The call to take up the cross is not a negative call to self-annihilation, to a masochistic hatred of self or a disregard for self.  Yet neither is it pure metaphor.  Taking up the cross means that we fight continuously against that egoism and self-justification which constantly threatens us, a temptation to think of myself as the measure of reality and relationships, rather than allowing myself to be freed to serve others and to generate thoughts not of self-importance but thoughts words and action which foster a spirit of genuine care and love for others, as Jesus revealed God through his self-giving love.  Pope Francis speaks very clearly about the place of the cross in the life of the Christian especially the one called to ministry:  “When we journey without the Cross, when we build without the Cross, when we profess Christ without the Cross, we are not disciples of the Lord, we are worldly: we may be bishops, deacons, priests, cardinals, popes, but not disciples of the Lord”.

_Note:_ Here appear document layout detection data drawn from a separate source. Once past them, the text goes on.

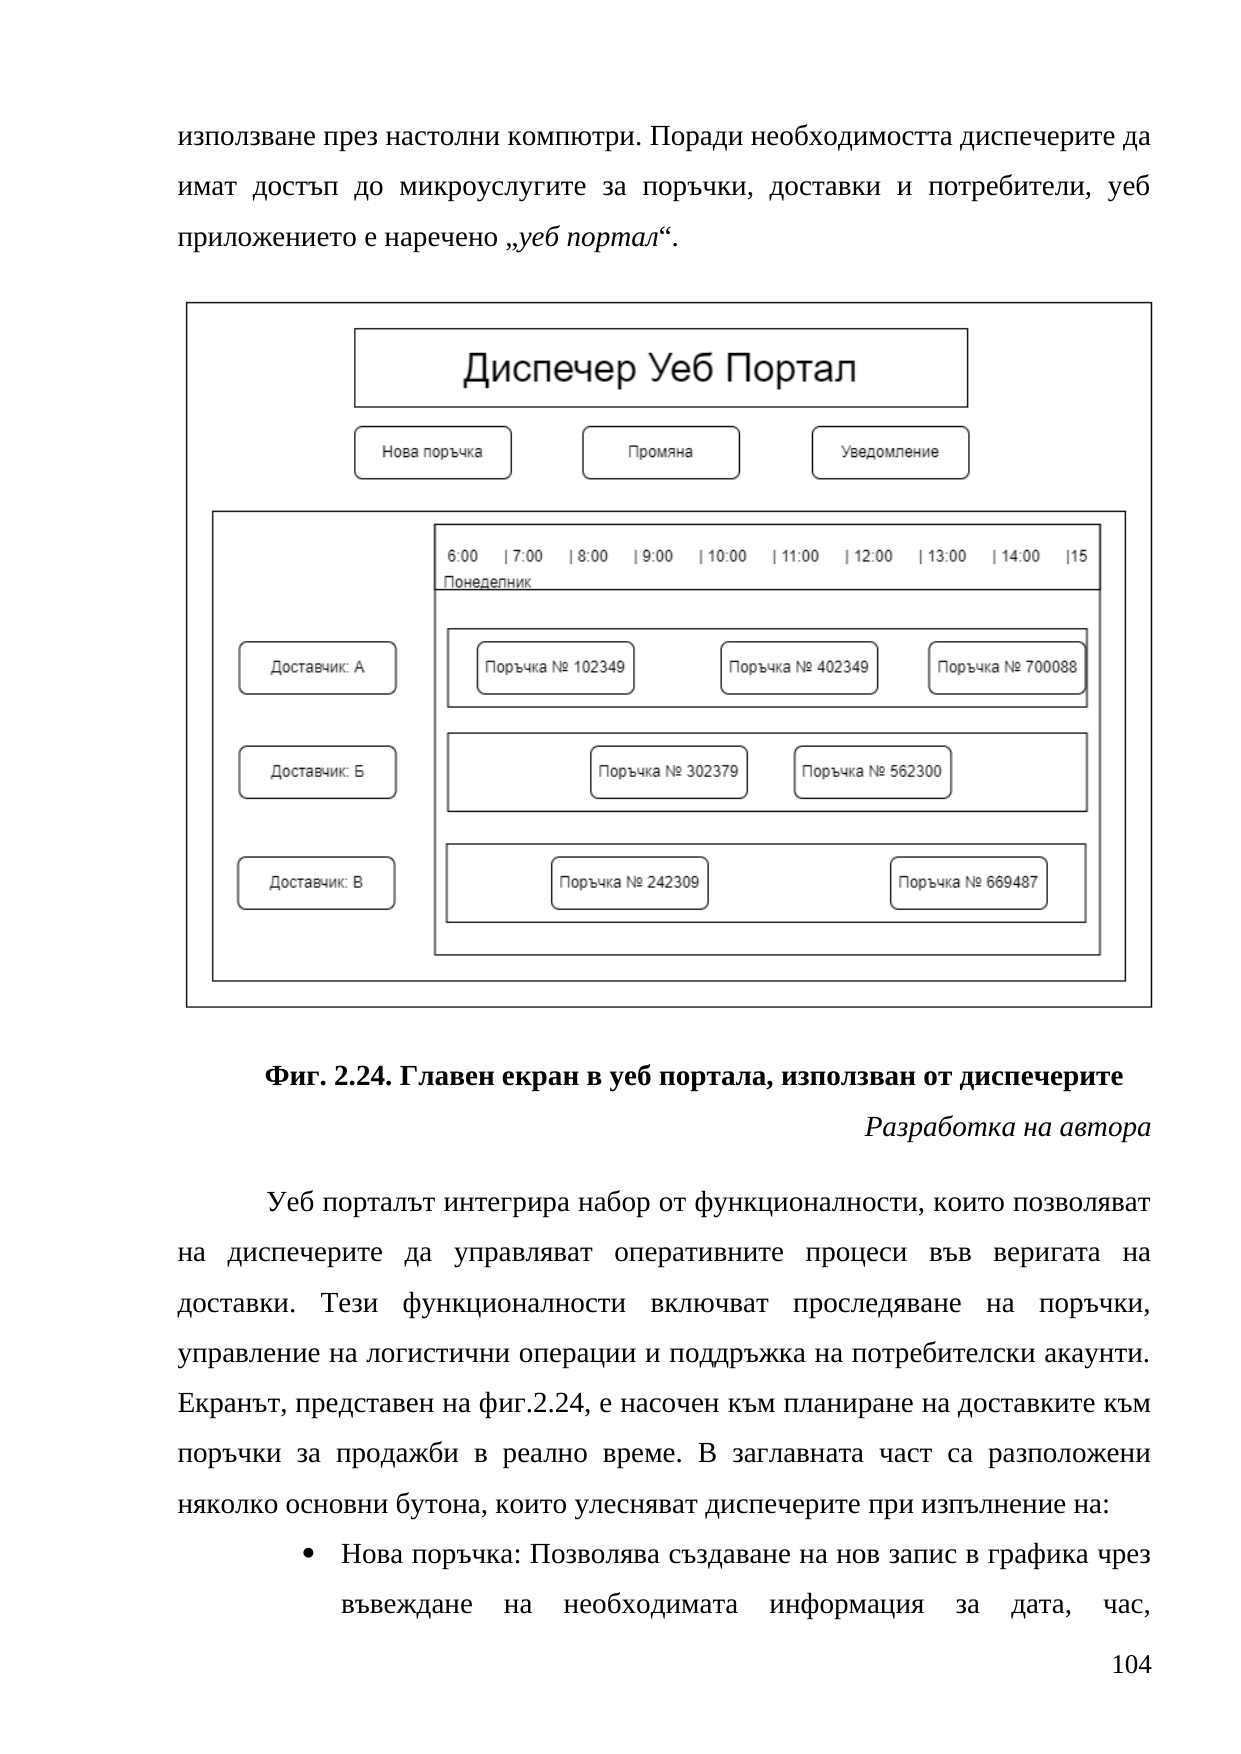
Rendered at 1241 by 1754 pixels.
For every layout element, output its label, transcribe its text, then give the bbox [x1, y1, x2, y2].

text Уеб порталът интегрира набор от функционалности, които позволяват на диспечерите да управляват оперативните процеси във веригата на доставки. Тези функционалности включват проследяване на поръчки, управление на логистични операции и поддръжка на потребителски акаунти. Екранът, представен на фиг.2.24, е насочен към планиране на доставките към поръчки за продажби в реално време. В заглавната част са разположени няколко основни бутона, които улесняват диспечерите при изпълнение на: [177, 1184, 1152, 1519]
title Разработка на автора [177, 1109, 1152, 1142]
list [303, 1536, 1152, 1620]
title Фиг. 2.24. Главен екран в уеб портала, използван от диспечерите [177, 1058, 1152, 1092]
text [177, 118, 1152, 252]
picture [177, 294, 1164, 1017]
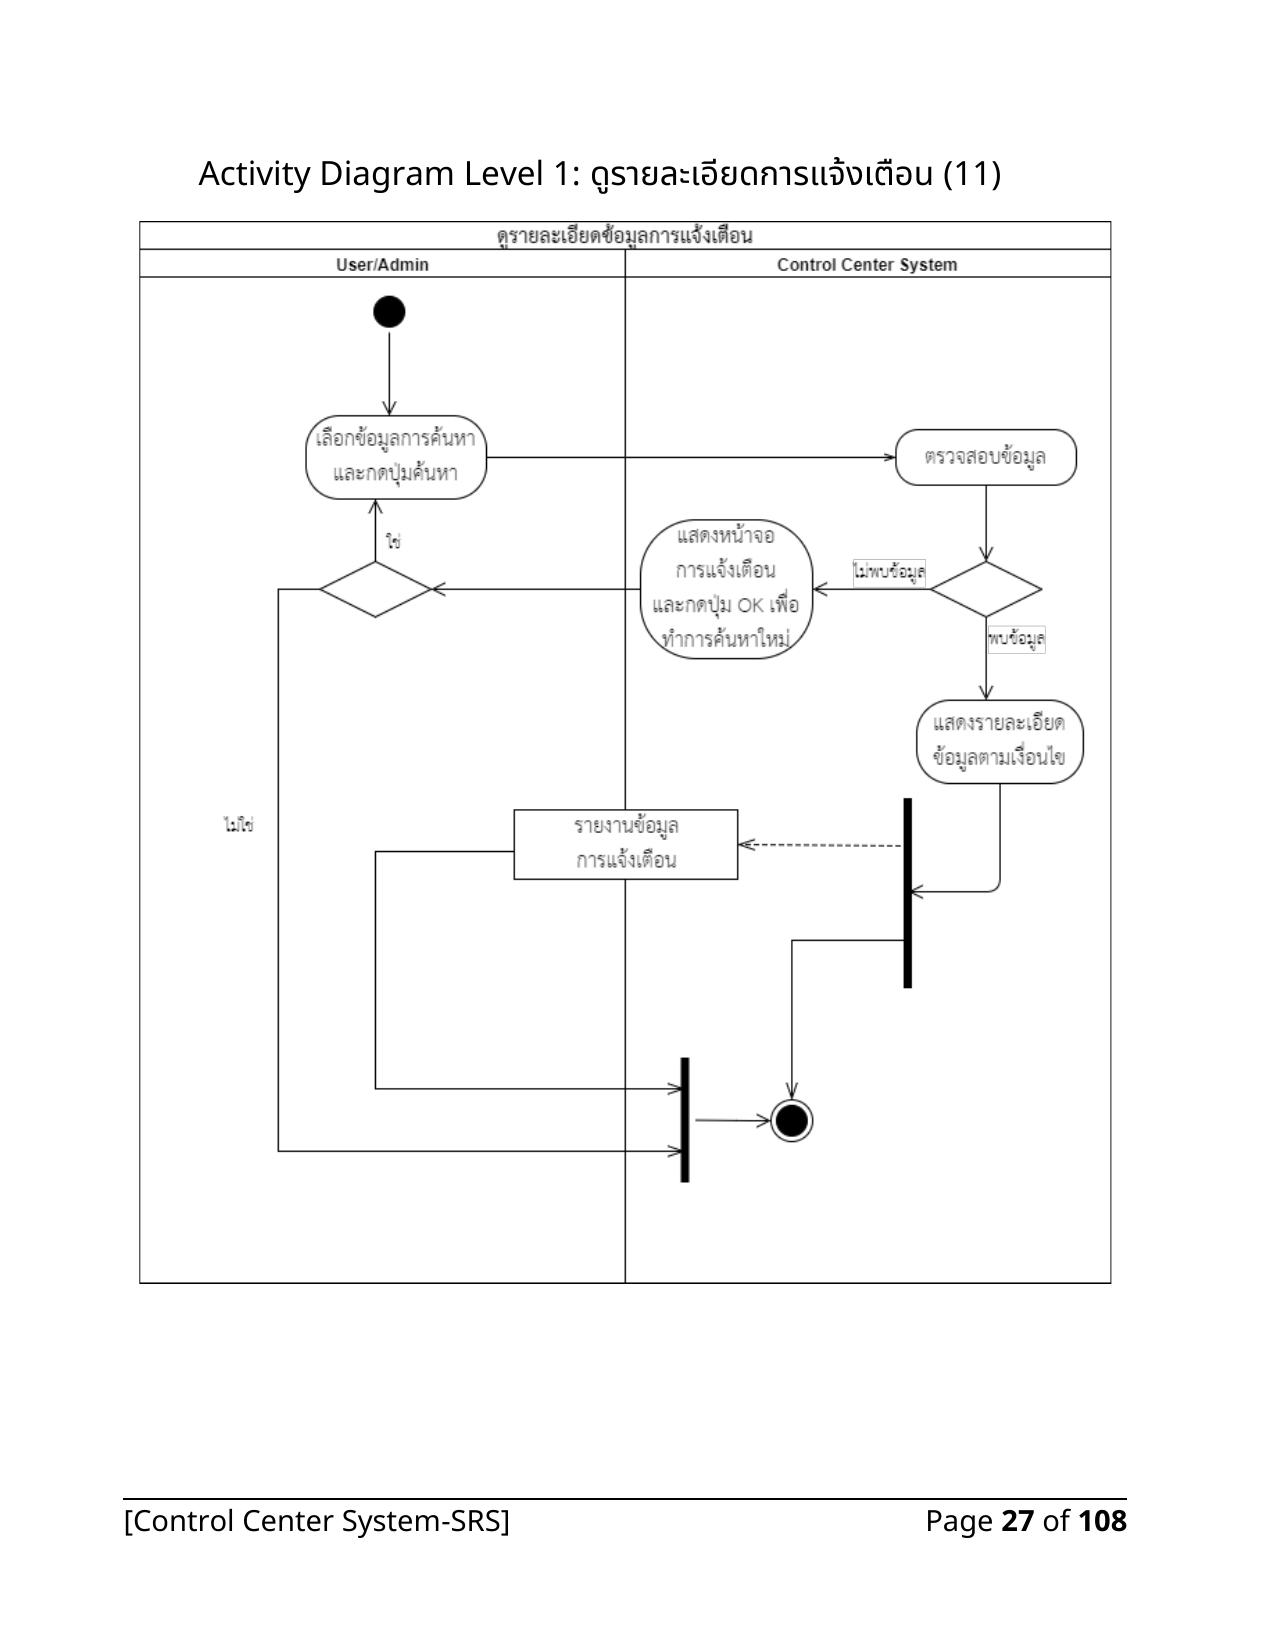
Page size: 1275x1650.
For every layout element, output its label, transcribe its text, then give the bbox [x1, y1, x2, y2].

Just some moments ago I enquired about your worthiness for service as deacons.  The reply spoke about “enquiry among the people of Christ”.  The gift of your faith has been nourished and nurtured by the people who belong to the Church communities out of which you have sprung.  In a few moments you will be asked by me to explain before Christ’s people your intentions as you approach ordination.   God’s people has been instrumental in bringing you to the life of faith.  Now you are called to serve that people by unassuming authority, self disciple and hominess of life.  Christ’s people   in this Archdiocese of Dublin welcome you into your new ministry and assure you of our prayers, as through my ministry of prayer and the laying on of hands the Holy Spirit strengthens you by his grace to carry out faithfully the work of your ministry. ENDS

 

  • Jimmy Fennell is a parishioner of St. Agnes Parish, Crumlin who runs man who runs his own electrical repair business. He has been actively involved in the Brú Youth Service in Crumlin and spent many years as an officer in the Naval Reserve
  •  Michael Giblin, from Knocklyon, is married to Eileen. They have three children.  He is an IT Manager and has been actively involved for many years in St. Colmcille’s Parish, serving among other things as Chairperson of the Parish Pastoral Council.
  •  Derek Leonard is a parishioner of St. Mochta’s Parish, Porterstown, where he lives with his wife Orla and their son and daughter. A businessperson, Derek has been involved in the parish faith-friends programme, helping children to prepare for Confirmation.